> **Exercise brief**
Retype, exactly as they appear below, the lines between the line holding "left hip: (282, 305)" and the line holding "left ear: (287, 215)", both ends included.

※ ※ ※

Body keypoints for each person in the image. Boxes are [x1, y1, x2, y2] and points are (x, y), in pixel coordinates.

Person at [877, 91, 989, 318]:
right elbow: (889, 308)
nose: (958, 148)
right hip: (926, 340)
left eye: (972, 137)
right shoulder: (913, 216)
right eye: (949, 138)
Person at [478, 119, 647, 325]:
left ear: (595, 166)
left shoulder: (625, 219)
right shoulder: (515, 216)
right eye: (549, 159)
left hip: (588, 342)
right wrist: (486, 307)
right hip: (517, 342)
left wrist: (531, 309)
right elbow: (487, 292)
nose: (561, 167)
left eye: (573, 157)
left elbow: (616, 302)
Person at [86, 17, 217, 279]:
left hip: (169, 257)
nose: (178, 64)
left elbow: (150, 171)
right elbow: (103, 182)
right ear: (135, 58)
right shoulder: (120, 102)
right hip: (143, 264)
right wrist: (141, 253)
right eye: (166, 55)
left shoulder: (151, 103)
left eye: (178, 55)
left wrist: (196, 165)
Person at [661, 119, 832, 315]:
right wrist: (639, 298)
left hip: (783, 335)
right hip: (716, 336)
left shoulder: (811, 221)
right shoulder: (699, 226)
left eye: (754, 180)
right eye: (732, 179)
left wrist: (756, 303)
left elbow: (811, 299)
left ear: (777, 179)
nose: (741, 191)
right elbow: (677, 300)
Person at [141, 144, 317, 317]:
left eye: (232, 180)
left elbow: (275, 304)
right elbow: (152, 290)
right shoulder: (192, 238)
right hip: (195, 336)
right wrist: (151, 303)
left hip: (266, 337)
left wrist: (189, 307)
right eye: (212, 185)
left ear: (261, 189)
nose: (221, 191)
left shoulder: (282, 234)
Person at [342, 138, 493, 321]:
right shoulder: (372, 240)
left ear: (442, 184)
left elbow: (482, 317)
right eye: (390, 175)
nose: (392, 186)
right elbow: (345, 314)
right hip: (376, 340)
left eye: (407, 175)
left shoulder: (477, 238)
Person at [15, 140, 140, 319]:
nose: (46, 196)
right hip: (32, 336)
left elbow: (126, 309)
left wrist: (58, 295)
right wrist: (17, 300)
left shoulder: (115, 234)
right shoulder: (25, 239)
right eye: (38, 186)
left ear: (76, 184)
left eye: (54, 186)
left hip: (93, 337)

※ ※ ※

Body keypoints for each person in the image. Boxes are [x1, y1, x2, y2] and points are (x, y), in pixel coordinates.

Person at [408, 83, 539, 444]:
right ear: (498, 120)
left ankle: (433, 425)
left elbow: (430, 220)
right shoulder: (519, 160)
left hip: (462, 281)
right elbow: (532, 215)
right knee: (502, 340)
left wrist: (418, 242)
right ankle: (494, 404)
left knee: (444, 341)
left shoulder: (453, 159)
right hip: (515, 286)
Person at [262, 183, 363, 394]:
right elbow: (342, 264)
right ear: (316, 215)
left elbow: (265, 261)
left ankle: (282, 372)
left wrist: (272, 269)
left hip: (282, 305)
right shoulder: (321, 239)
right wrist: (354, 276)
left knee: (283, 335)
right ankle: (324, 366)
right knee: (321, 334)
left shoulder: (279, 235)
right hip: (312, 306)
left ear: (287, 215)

※ ※ ※

> **Written response**
left hip: (282, 305)
right shoulder: (321, 239)
right wrist: (354, 276)
left knee: (283, 335)
right ankle: (324, 366)
right knee: (321, 334)
left shoulder: (279, 235)
right hip: (312, 306)
left ear: (287, 215)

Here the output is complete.